The next thirty minutes feel like hours as they pass. No one speaks. Haymitch is almost out cold from his liquor. Peeta refuses to meet my eyes or even so much as tear his gaze from the direction Bailey walked off in. I’m about to tell him to just go after her, when she decides to reappear.
Like magic, she reappears, her face seemingly flawless, her smile as bright and as stunning as before, her poise back again like it never slipped.
“Are you okay?” I ask anyway though, because there’s no use in pretending she didn’t just run off after a harmless comment. Delly obviously wants the answer to the same inquiry or she wouldn’t be currently lingering in the doorframe, afraid to even enter the room.
Still, I receive a pointed glance from Peeta and an outright disgusted look from a barely coherent Haymitch.
I fight my natural instincts that says to justify myself. My natural instincts that tell me they’re being far too defensive over a simple question.
And for what reason?
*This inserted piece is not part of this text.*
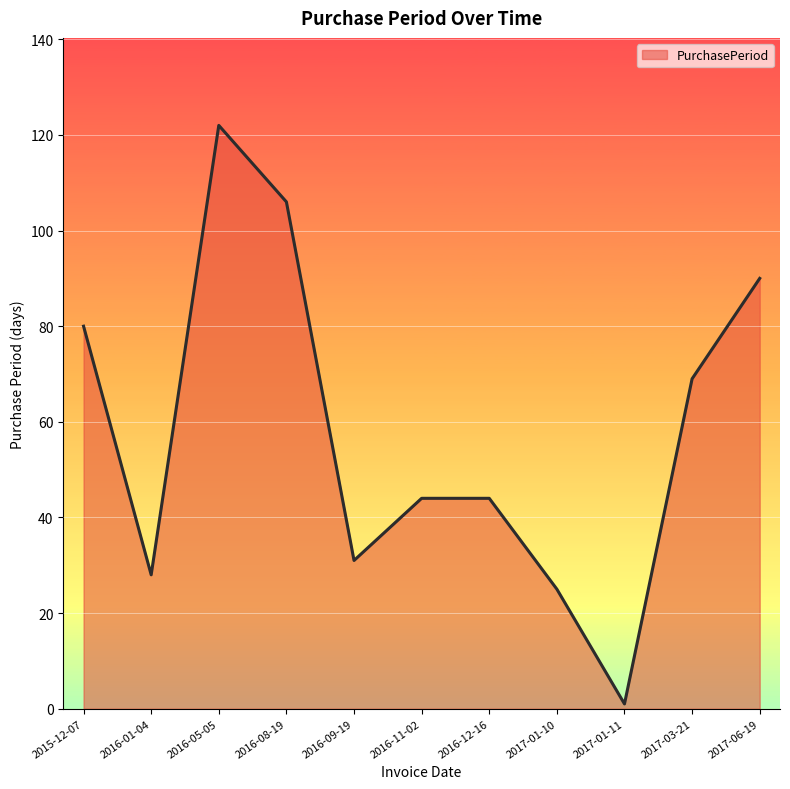

What is the sum of all values?

640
Peeta just met her a few months ago and Haymitch probably wouldn’t be able to tell her apart from half the merchant girls in the district. What is it about Bailey that makes both of them take up their metal armor to protect?
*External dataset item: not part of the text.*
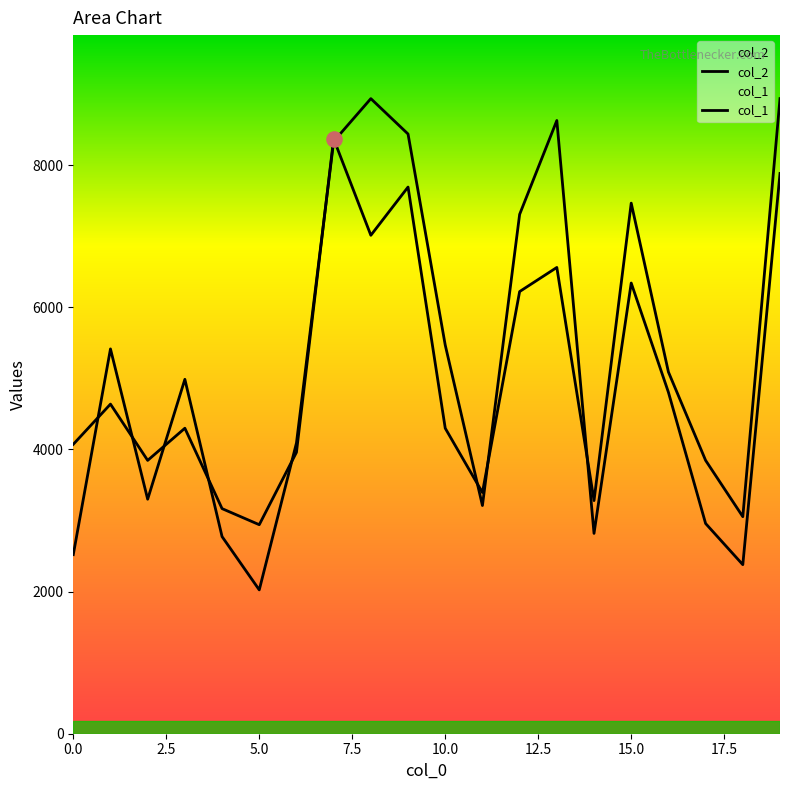

At how many categories does at least one series exceed 5165?

9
“I’m fine,” she says lightly, and offers a tight, closed-mouth smile that doesn’t come across as real for a second. “Delly, do you need any help in the kitchen?”
“No,” the typically bubbly blonde says almost instantly. There’s a waiver in her voice and I feel a pang of sadness spread across my chest, because Delly is obviously afraid of even being in the same room as Bailey now.
“Okay well, we should be going anyways, Peeta,” she says definitively and tugs on his hand with a bit too much force. If you ask me.
“Me too,” I murmur before mentally kicking myself, realizing that I just boxed myself into a corner, looking like I was playing a game and trying to tag along with them for the walk home.
Well, the entire two minutes it takes to get to each of our respective homes, that is.
Even without the added awkwardness of tagging alongside Peeta and his girlfriend, a part of me—a naive, juvenile part—doesn’t want to watch Bailey enter through Peeta’s front door, doesn’t want to accept the fact that she isn’t just spending the night, that his home is now hers too, as a definitive fact.
Within a matter of days, his home is officially her’s. I already know it must be true. But that doesn’t mean I’m anxious by any stretch of the imagination to have the suspicion confirmed.
Haymitch chuckles darkly though, seemingly at my expense, as he lifts his head from the grimy table. “I see someone’s trying to escape before we can light the candles and start singing.”
I blanch the same moment I feel Peeta’s eyes turn and land on me in shock.
I was hoping everyone had forgotten my birthday somehow.